Me parece un tanto extraño eso que dices, pero si tú lo afirmas pues supongo que tengas razón. De todos modos, sostengo mi opinión de que todo depende del contexto. No tengo dudas de que el contexto es capaz de esclarecer cualquier ambigüedad.


----------



## michelmontescuba

Magazine said:


> Una solución más fácil:
> 
> Marruecos *lleva *en la lista de paises que quiero visitar desde hace muchos años.


Si, pero tú añades un pedazo de información vital, creo yo, que el original no trae: "desde hace mucho años."

Es por eso que mientras más información, mejor.


----------



## Magazine

michelmontescuba said:


> Si, pero tú añades un peda*z*o de información vital, creo yo, que el original no trae: "desde hace mucho años."





lavidaesbuena said:


> I suppose part of the sentence was unstated: has been *for many years*. Sorry.


Lo ha añadido aquí.


----------



## michelmontescuba

Magazine said:


> Lo ha añadido aquí.


Pues entonces todos felices.


----------



## OtroLencho

Agró said:


> Si esa persona despertó del coma esta mañana diremos
> Ha estado en coma (desde hace/durante) 15 años.


Ese es detalle que me sobresalta cada vez que topo con españoles; utilizan "he estado" donde yo (español principalmente mexicano) diría "estuve".

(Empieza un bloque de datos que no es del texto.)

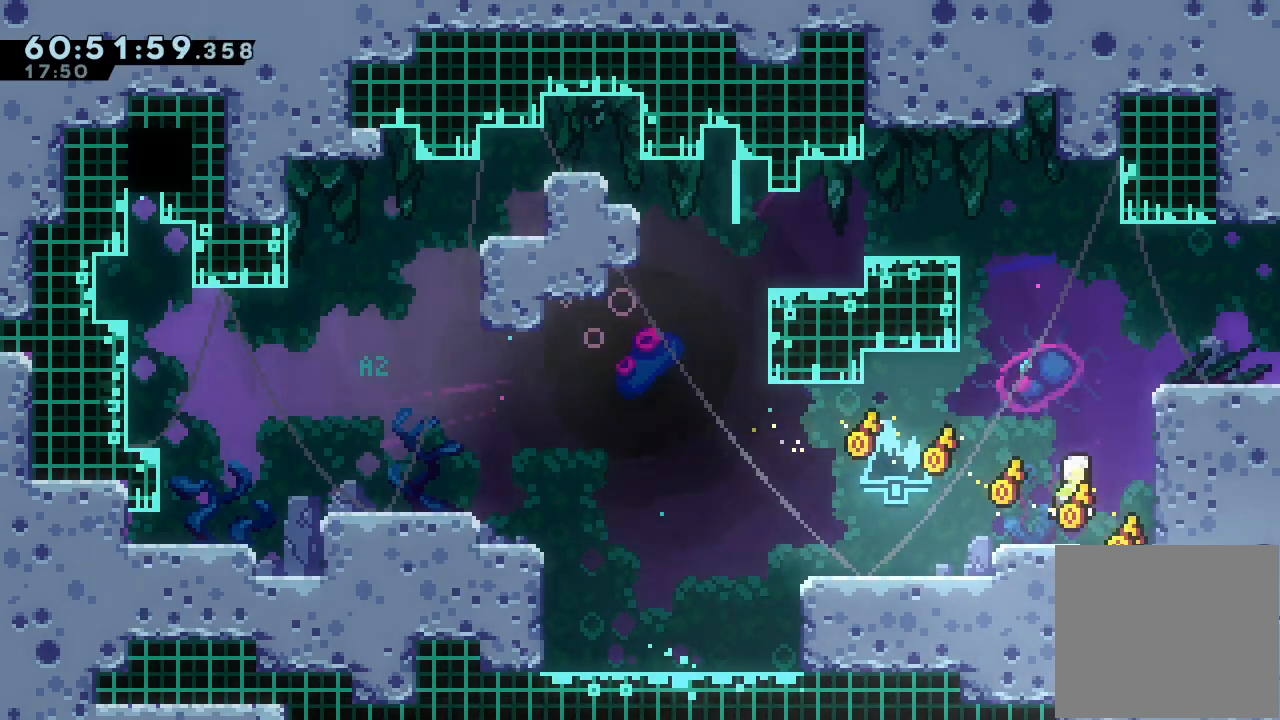
{"keys": ["a", "d", "right", "up"], "events": [[33, "left", "up"], [33, "s", "down"], [167, "a", "down"], [200, "s", "up"], [267, "d", "down"], [467, "d", "up"], [500, "d", "down"]]}
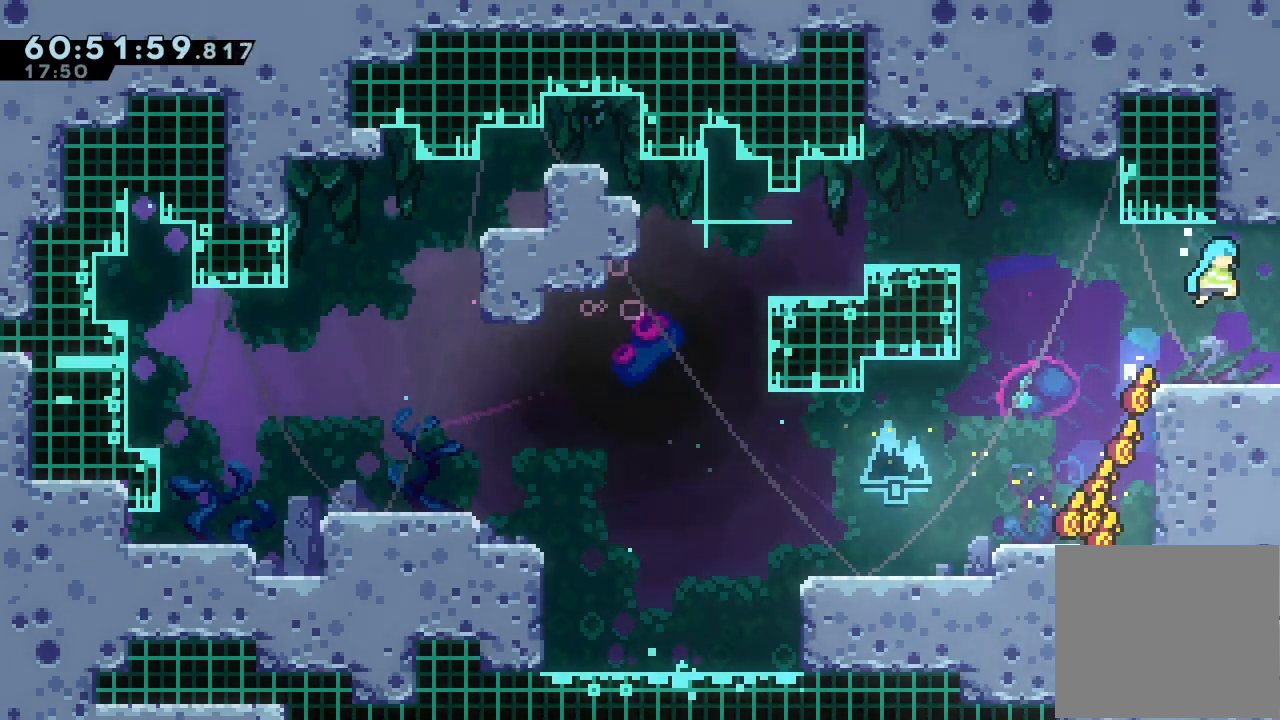
{"keys": ["right"], "events": [[133, "d", "up"], [167, "a", "up"], [267, "up", "up"]]}
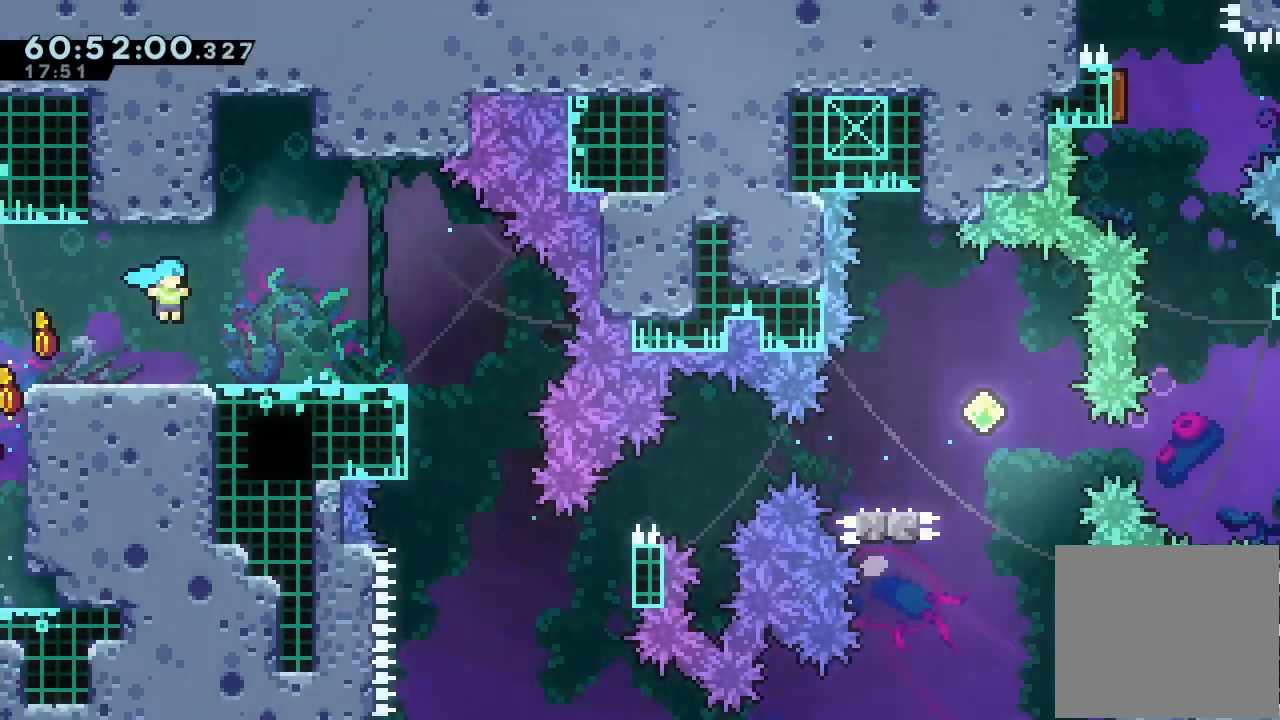
{"keys": ["d"], "events": [[467, "d", "down"], [467, "right", "up"]]}
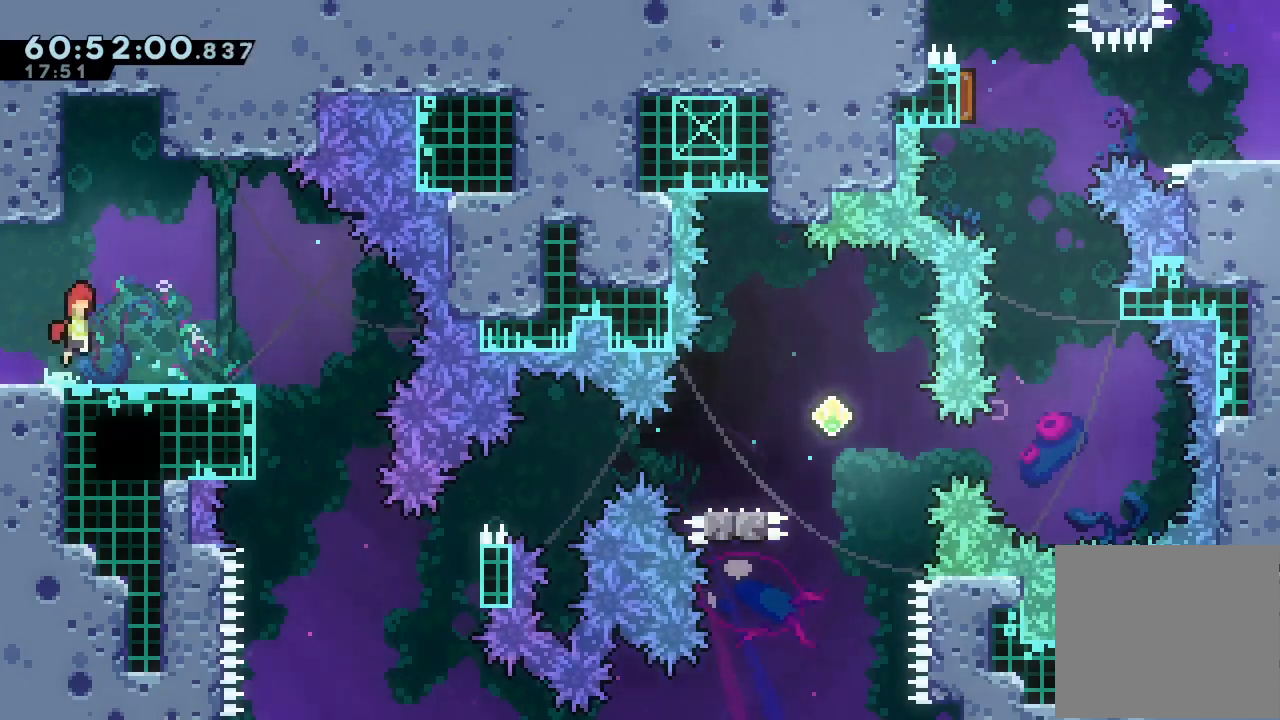
{"keys": ["s", "up"], "events": [[300, "d", "up"], [367, "s", "down"], [367, "up", "down"]]}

Para ustedes ¿hay alguna diferencia entre esos dos tiempos?


----------



## Agró

OtroLencho said:


> Ese es detalle que me sobresalta cada vez que topo con españoles; utilizan "he estado" donde yo (español principalmente mexicano) diría "estuve".
> 
> Para ustedes ¿hay alguna diferencia entre esos dos tiempos?


Claro que hay diferencia.

Esta mañana he estado en el mercado/Ayer estuve en el mercado.
Esta semana me he sentido fatal/La semana pasada me sentí fatal.
Este año he ganado poco dinero/El año pasado gané aún menos.

¿Se ve por dónde van los tiros?


----------



## OtroLencho

Agró said:


> Esta mañana he estado en el mercado/Ayer estuve en el mercado.


En el primer caso ¿nos indica si todavía estás en el mercado [o no]?


----------



## Agró

OtroLencho said:


> En el primer caso ¿nos indica si todavía estás en el mercado [o no]?


No.
Indica que es una acción reciente desde el punto de vista del hablante. El marco temporal (hoy) aún no ha acabado.
En Ayer estuve en el mercado, el marco temporal (ayer) sí está completo o acabado.


----------



## michelmontescuba

Sin embargo "esta mañana he estado en el mercado" es similar a "esta mañana estuve en el mercado".


----------



## bandini

I don't know about the Queen's English but the use of _"has been"_ to express the present is just the way Americans talk.  It is VERY common.


----------



## Magazine

OtroLencho said:


> Ese es detalle que me sobresalta cada vez que topo con españoles; utilizan "he estado" donde yo (español principalmente mexicano) diría "estuve".
> 
> Para ustedes ¿hay alguna diferencia entre esos dos tiempos?


Well, that depends in which part of the country you live. 

Tuve una profesora gallega que parecía _desconocer _totalmente el pretérito perfecto. Solo usaba el pasado simple. 
En Madrid sin embargo es al revés, el tiempo usado _preferentemente_ es el pretérito perfecto.


----------



## Magazine

michelmontescuba said:


> Sin embargo "esta mañana he estado en el mercado" es similar a "esta mañana estuve en el mercado".


Estoy de acuerdo, aquí usaríamos la primera opción.


----------



## lavidaesbuena

Gracias a todos.

Entonces, los dos mejores traducciones para <<Morocco has been on the list of countries I want to visit for many years>> son los siguientes:

Marruecos *está* en la lista de países que quiero visitar *desde hace* muchos años.
Marruecos *lleva* en la lista de paises que quiero visitar *desde hace* muchos años. ?


----------



## Magazine

Cualquiera de estas opciones es muy adecuada, Lavida, buena suerte


----------